Among the lines below, a stretch begins at the one with "M582,582L613,577L638,571L679,542L692,526L699,506L700,491L688,421" and ends at the one with "<!-- secondary -->". Repeat that stretch exactly, ends included.
[Data to process]
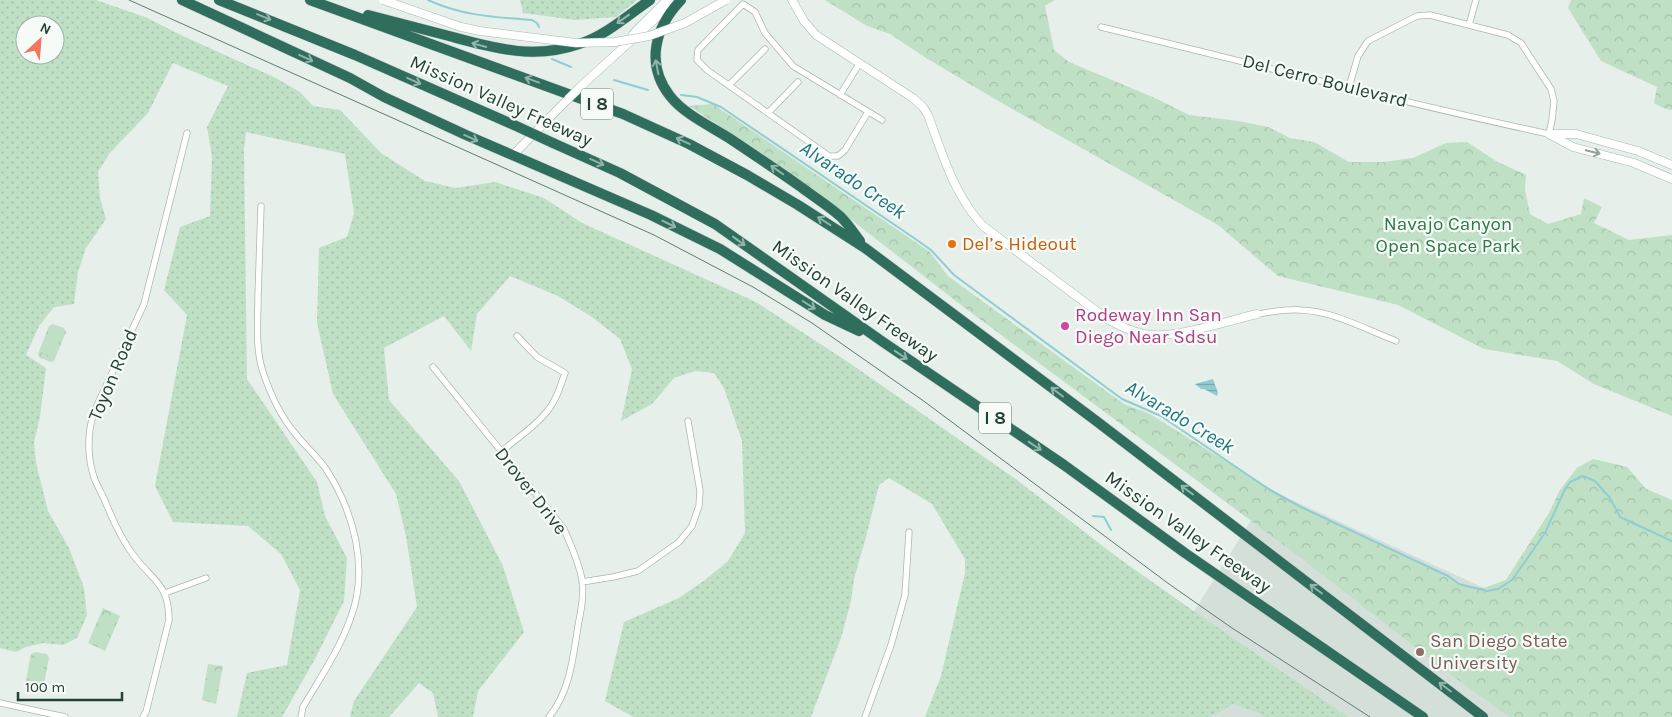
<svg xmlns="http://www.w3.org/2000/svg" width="1672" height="717" font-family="Karla,sans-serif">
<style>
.built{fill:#d4dfd9}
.grass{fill:url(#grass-dots);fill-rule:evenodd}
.forest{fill:url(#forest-crowns)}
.garden{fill:#bfe0c5}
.water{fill:url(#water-rules)}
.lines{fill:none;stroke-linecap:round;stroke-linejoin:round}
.stream{stroke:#8eced3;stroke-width:2}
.street-casing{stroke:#a8b7b1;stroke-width:7}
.secondary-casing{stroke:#a4bbb1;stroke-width:9}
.highway-casing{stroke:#c2cac7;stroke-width:11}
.street{stroke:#fff;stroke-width:5.5}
.secondary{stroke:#fff;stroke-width:8}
.highway{stroke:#2f6e5c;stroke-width:10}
.tram{stroke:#5f7c72;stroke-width:1}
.secondary-bridge-casing{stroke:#a4bbb1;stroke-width:9;stroke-linecap:butt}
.highway-bridge-casing{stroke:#c2cac7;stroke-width:11;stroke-linecap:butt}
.secondary-bridge{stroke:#fff;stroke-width:8}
.highway-bridge{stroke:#2f6e5c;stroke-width:10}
.oneway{stroke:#92b4aa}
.oneway2{stroke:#92a09b}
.food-dot{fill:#e8710a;stroke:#f6fbf8;stroke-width:2}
.hotel-dot{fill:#d1479c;stroke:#f6fbf8;stroke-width:2}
.education-dot{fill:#8d6e63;stroke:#f6fbf8;stroke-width:2}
.labels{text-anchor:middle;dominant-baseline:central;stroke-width:4.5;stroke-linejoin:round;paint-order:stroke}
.shield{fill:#f6fbf8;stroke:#637971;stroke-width:1}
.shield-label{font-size:18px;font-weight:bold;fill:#244137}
.street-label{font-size:19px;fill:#244137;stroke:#f6fbf8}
.park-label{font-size:19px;fill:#2d7944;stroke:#f6fbf8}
.food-label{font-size:19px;fill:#c56008;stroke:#f6fbf8;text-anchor:start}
.hotel-label{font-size:19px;fill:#b23c85;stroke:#f6fbf8;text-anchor:start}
.education-label{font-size:19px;fill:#785e54;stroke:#f6fbf8;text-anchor:start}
.water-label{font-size:20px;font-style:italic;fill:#1c767f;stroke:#f6fbf8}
</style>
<defs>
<pattern id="grass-dots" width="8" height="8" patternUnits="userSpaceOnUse" patternTransform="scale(1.25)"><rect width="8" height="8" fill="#bfe0c5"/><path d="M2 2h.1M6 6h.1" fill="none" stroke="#a4c1aa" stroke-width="1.8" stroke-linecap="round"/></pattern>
<pattern id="forest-crowns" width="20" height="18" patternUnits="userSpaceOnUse" patternTransform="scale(1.25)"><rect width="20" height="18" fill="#bfe0c5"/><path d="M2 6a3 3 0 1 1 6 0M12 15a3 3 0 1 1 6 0" fill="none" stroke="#a4c1aa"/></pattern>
<pattern id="water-rules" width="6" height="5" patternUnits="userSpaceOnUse" patternTransform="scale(1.25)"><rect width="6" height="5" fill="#8eced3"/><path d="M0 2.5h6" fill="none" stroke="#74a9ac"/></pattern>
</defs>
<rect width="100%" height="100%" fill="#e6efea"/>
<!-- built -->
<path class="built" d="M1593,459L1627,467L1646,489L1672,500V717H1128L1270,490L1484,588L1506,580L1549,513L1560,490L1577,468Z"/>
<!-- grass -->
<path class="grass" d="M0,0H96L145,17L185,37L276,78L300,92L313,106L340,110L381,153L425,181L456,188L495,182L544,198L582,223L756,302L851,364L1017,480L1117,557L1185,605L1348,717H1265L1256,712L1233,704L1211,717H925L941,676L965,573V559L932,504L889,478L879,485L866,537L854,579L851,601L841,638L811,717H633L605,701L624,622L679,598L705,580L728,561L745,533L742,441L724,388L714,373L695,371L674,378L652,404L621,421L632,369L620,339L592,317L558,296L510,276L477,314L471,351L444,316L384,348L389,400L459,481L503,566L524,632L478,691L473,717H438L433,693L419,683L389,717H350L354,701L417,607L406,536L396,494L333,394L317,323L319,248L347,237L354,213L345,154L246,132L244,149L247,379L317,482L325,516L347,558L344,601L316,657L282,717H237L247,673L287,665L300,590L281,554L248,526L173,522L155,486L187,315L164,290L180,227L210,216L212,156L207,127L228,86L173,63L148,113L109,154L98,172L100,198L106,219L86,248L78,272L74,304L54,307L39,326L26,355L46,368L40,417L34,442L36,463L48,511L69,548L84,588L87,615L77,638L63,645L43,643L26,647L16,652L0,648ZM25,25H55V55H25Z
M637,0L616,17L575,20L523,13L520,0Z"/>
<!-- forest -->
<path class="forest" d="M825,0H1055L1045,6L1054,50L1069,62L1155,98L1189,115L1238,121L1268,127L1290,138L1314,142L1349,162H1383L1413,158L1446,143L1467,142L1496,161L1526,175L1525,190L1530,214L1548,224L1581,214L1584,198L1602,207L1594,223L1629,240L1672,235V416L1594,384L1557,361L1484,349L1398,305L1278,276L1218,225L1000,102L926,58L890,34L867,26Z
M1571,0H1672V110L1663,108L1654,103L1657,87L1601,61L1568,8Z
M713,104L930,252L948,276L1124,404L1150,414L1290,501L1419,562L1459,584L1484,588L1506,580L1549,513L1560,490L1577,468L1593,459L1627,467L1646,489L1672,500V717H1509L1450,674L1297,555L965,308L805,184L754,148L689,106Z
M53,324L64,328L66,332L54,361L51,362L40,358L38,354L49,326Z
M103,608L120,616L105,651L88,643Z
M35,652L47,654L49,658L43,689C37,692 29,690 25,685L31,654Z
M208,664L223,666L216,704L202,700Z"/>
<!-- garden -->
<path class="garden" d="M51,330L62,334L53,357L42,353Z
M103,616L114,621L104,643L94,639Z
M34,658L45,661L40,685L29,682Z
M209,670L220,672L216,697L204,695Z"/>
<!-- water -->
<path class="water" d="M1213,379L1218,393L1217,396L1204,389H1201L1195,384Z"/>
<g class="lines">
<!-- stream -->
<path class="stream" d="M428,0C463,16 494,17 532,20L537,23L539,27
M552,59L571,67
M614,80L648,90
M681,95L697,97L721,107L914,238L931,250L954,275L1122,399L1161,416L1270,490L1301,507L1448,576L1459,584L1487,591L1498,589L1512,580L1545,533L1565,489L1570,482L1583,476L1595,481L1610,498L1620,517L1672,541
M1093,516L1104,517L1111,530"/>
<defs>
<path id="street" d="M1469,25L1476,0
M1101,27C1250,63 1399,102 1549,134L1552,120L1554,101L1551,89L1521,43L1508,35L1430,15L1417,16L1368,41L1358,56L1349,87
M729,85L765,49
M840,95L859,64
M868,112L845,150L838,156H829L707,70L697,60L698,50L743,4L755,12L765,33L793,66L882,120
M768,113L798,82
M261,206C260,236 259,266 258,297C258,321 255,348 263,372C270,393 280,415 294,432C304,445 317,456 326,469C354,512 369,568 351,617C340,649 320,678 303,707L301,717
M1257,314C1271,312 1286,309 1300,310C1333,311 1365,329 1396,341
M433,367L564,529C571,546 579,562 582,580C584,596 581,611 578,626C573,658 570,691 549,717
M501,452C517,438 539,424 551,406C558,396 561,384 565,373L537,357L517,336
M582,582L613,577L638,571L679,542L692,526L699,506L700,491L688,421
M165,593L206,578
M0,703L65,717
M143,717L146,712L169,620C169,584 153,581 134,556C121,539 113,521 105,501C102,494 98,487 95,480C87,459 87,433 94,412L144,304L187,133
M865,717L891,645L905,595L909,532"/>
<path id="secondary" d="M792,0L804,21L816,35L913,98L923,107L928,115C942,153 954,195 983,226L1107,319C1118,325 1130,331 1143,334C1172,340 1227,321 1257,314
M633,34L667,0
M592,76L676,0
M1549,134L1573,147L1634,163L1672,179
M1552,134H1576L1638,151L1672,165
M513,155L568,99"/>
<path id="highway" d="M182,0L350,78L384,97L466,135L651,215L720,249L825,315L859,331
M219,0L355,55L514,125
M310,0L623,114L689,144L747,175L798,205L865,248L1095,420L1483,717
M681,0C655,27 645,64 670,96C684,114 710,126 729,138C753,154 777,170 801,187C814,197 829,206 841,217C848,224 854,233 860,241
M368,15C395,22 422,29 449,36C494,48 533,60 579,44C605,36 628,15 650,0
M553,143L620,173L715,224L883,342L1064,465L1185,553L1423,717"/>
</defs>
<!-- street casing -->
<use href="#street" class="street-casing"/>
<!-- secondary casing -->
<use href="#secondary" class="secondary-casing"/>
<!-- highway casing -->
<use href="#highway" class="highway-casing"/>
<!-- street -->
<use href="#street" class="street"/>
<!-- secondary -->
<use href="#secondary" class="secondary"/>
<!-- highway -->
<use href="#highway" class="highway"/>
<!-- tram -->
<path class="tram" d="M129,0L654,235L753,287L812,323L925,402L1169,584L1232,628L1370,717"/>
<defs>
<path id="secondary-bridge" d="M383,0L461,27L480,31L576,43L615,42L649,36L685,23L726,0
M568,99L592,76"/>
<path id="highway-bridge" d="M514,125L553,143"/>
</defs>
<!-- secondary-bridge casing -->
<use href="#secondary-bridge" class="secondary-bridge-casing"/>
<!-- highway-bridge casing -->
<use href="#highway-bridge" class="highway-bridge-casing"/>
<!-- secondary-bridge -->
<use href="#secondary-bridge" class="secondary-bridge"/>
<!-- highway-bridge -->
<use href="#highway-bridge" class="highway-bridge"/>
</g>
<!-- one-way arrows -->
<defs><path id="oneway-shaft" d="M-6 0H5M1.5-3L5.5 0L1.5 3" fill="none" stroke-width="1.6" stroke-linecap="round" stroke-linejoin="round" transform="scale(1.25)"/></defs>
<g class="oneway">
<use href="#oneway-shaft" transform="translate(264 17) rotate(22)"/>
<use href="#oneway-shaft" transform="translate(623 19) rotate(144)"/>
<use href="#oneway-shaft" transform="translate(479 45) rotate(-165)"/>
<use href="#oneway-shaft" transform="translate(306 58) rotate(25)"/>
<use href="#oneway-shaft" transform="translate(657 67) rotate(-101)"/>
<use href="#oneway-shaft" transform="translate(532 80) rotate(-160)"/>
<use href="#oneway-shaft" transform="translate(414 81) rotate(24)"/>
<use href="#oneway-shaft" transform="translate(471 138) rotate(24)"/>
<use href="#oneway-shaft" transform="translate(683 141) rotate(-155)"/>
<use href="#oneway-shaft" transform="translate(597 162) rotate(24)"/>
<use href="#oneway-shaft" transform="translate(777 170) rotate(-145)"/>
<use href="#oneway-shaft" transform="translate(824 221) rotate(-148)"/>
<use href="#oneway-shaft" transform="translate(669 224) rotate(26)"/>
<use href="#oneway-shaft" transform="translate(739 241) rotate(36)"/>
<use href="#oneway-shaft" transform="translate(809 305) rotate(32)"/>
<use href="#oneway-shaft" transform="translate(901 355) rotate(34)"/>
<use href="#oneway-shaft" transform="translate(1057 392) rotate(-143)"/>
<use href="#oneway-shaft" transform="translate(1035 446) rotate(34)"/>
<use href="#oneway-shaft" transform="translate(1187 490) rotate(-143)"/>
<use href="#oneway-shaft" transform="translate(1316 589) rotate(-143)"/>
<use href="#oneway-shaft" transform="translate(1445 687) rotate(-143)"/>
</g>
<use class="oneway2" href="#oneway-shaft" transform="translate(1593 152) rotate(14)"/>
<!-- markers -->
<circle class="food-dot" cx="952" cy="244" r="5"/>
<circle class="hotel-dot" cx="1065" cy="326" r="5"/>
<circle class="education-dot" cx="1420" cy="652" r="5"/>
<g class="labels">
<!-- shield labels -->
<g class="shield">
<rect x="581" y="88.5" width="32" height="31" rx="4"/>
<rect x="979" y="402.5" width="32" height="31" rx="4"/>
</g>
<g class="shield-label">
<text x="597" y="104">I 8</text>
<text x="995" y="418">I 8</text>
</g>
<!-- street labels -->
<g class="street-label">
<text transform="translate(1325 81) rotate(14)">Del Cerro Boulevard</text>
<text transform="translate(501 101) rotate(24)">Mission Valley Freeway</text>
<text transform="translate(855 301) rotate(35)">Mission Valley Freeway</text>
<text transform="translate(113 375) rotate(-67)">Toyon Road</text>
<text transform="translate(531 491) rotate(52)">Drover Drive</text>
<text transform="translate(1188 532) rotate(35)">Mission Valley Freeway</text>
</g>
<!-- park labels -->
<g class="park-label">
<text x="1448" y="224">Navajo Canyon<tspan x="1448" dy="22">Open Space Park</tspan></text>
</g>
<!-- food labels -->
<g class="food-label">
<text x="962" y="244">Del’s Hideout</text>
</g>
<!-- hotel labels -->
<g class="hotel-label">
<text x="1075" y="315">Rodeway Inn San<tspan x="1075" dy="22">Diego Near Sdsu</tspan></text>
</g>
<!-- education labels -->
<g class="education-label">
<text x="1430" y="641">San Diego State<tspan x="1430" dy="22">University</tspan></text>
</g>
<!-- water labels -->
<g class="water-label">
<text transform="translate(853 180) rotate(34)">Alvarado Creek</text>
<text transform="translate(1180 417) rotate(31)">Alvarado Creek</text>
</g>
</g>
<!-- north arrow -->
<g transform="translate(40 40) rotate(26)"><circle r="24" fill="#f6fbf8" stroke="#a2b1ab"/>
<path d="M0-4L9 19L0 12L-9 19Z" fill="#f3775f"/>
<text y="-8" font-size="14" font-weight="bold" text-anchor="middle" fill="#244137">N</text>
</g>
<!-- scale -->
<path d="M18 692v8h104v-8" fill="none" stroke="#244137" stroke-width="2.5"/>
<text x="25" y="692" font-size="15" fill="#244137" stroke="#f6fbf8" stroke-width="4" paint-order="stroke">100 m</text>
</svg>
[/Data to process]
▶ Your response
M582,582L613,577L638,571L679,542L692,526L699,506L700,491L688,421
M165,593L206,578
M0,703L65,717
M143,717L146,712L169,620C169,584 153,581 134,556C121,539 113,521 105,501C102,494 98,487 95,480C87,459 87,433 94,412L144,304L187,133
M865,717L891,645L905,595L909,532"/>
<path id="secondary" d="M792,0L804,21L816,35L913,98L923,107L928,115C942,153 954,195 983,226L1107,319C1118,325 1130,331 1143,334C1172,340 1227,321 1257,314
M633,34L667,0
M592,76L676,0
M1549,134L1573,147L1634,163L1672,179
M1552,134H1576L1638,151L1672,165
M513,155L568,99"/>
<path id="highway" d="M182,0L350,78L384,97L466,135L651,215L720,249L825,315L859,331
M219,0L355,55L514,125
M310,0L623,114L689,144L747,175L798,205L865,248L1095,420L1483,717
M681,0C655,27 645,64 670,96C684,114 710,126 729,138C753,154 777,170 801,187C814,197 829,206 841,217C848,224 854,233 860,241
M368,15C395,22 422,29 449,36C494,48 533,60 579,44C605,36 628,15 650,0
M553,143L620,173L715,224L883,342L1064,465L1185,553L1423,717"/>
</defs>
<!-- street casing -->
<use href="#street" class="street-casing"/>
<!-- secondary casing -->
<use href="#secondary" class="secondary-casing"/>
<!-- highway casing -->
<use href="#highway" class="highway-casing"/>
<!-- street -->
<use href="#street" class="street"/>
<!-- secondary -->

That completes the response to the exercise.